■ **STATED TASK**
Please copy out the material below verbatim, keeping every line unchanged.
####
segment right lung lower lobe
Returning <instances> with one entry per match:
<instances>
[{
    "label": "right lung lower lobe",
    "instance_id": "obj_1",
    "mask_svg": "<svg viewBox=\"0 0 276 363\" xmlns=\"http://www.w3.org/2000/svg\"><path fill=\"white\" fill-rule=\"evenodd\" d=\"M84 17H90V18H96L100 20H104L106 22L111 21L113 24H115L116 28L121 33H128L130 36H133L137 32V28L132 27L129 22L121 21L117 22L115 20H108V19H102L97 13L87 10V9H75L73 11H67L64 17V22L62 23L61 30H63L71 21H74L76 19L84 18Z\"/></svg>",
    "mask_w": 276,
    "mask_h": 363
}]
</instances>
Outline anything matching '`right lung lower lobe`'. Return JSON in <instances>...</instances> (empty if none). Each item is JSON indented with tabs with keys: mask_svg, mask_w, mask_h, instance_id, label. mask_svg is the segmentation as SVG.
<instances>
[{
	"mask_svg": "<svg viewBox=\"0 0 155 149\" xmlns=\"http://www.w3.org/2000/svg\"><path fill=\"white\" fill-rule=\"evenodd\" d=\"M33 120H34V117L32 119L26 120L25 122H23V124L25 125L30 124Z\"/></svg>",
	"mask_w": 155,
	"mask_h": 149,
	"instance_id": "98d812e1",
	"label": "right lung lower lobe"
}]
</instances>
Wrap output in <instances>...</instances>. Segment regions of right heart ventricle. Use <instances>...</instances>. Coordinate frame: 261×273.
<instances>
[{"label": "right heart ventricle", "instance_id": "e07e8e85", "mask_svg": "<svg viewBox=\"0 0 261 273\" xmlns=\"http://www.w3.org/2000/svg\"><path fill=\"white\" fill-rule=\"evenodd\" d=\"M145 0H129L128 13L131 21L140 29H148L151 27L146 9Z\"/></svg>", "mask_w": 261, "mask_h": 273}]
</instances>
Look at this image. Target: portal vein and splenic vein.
####
■ **OUTPUT OF THE TASK**
segment right lung lower lobe
Returning <instances> with one entry per match:
<instances>
[{
    "label": "right lung lower lobe",
    "instance_id": "obj_1",
    "mask_svg": "<svg viewBox=\"0 0 276 363\" xmlns=\"http://www.w3.org/2000/svg\"><path fill=\"white\" fill-rule=\"evenodd\" d=\"M84 17H90V18H96L100 20H104L106 22L111 21L113 24H115L116 28L121 33H128L130 36H133L137 32V28L132 27L129 22L121 21L117 22L115 20H108V19H102L97 13L87 10V9H75L73 11H67L64 17V22L62 23L61 30H63L71 21H74L76 19L84 18Z\"/></svg>",
    "mask_w": 276,
    "mask_h": 363
}]
</instances>
Outline anything matching '`right lung lower lobe`'. Return JSON in <instances>...</instances> (empty if none). Each item is JSON indented with tabs with keys: mask_svg, mask_w, mask_h, instance_id, label. mask_svg is the segmentation as SVG.
<instances>
[{
	"mask_svg": "<svg viewBox=\"0 0 155 149\" xmlns=\"http://www.w3.org/2000/svg\"><path fill=\"white\" fill-rule=\"evenodd\" d=\"M33 120H34V117L32 119L26 120L25 122H23V124L25 125L30 124Z\"/></svg>",
	"mask_w": 155,
	"mask_h": 149,
	"instance_id": "98d812e1",
	"label": "right lung lower lobe"
}]
</instances>
Wrap output in <instances>...</instances>. Segment regions of right heart ventricle. Use <instances>...</instances>. Coordinate frame: 261×273.
<instances>
[{"label": "right heart ventricle", "instance_id": "e07e8e85", "mask_svg": "<svg viewBox=\"0 0 261 273\" xmlns=\"http://www.w3.org/2000/svg\"><path fill=\"white\" fill-rule=\"evenodd\" d=\"M145 0H129L128 13L131 21L140 29H148L151 27L146 9Z\"/></svg>", "mask_w": 261, "mask_h": 273}]
</instances>
Look at this image. Target: portal vein and splenic vein.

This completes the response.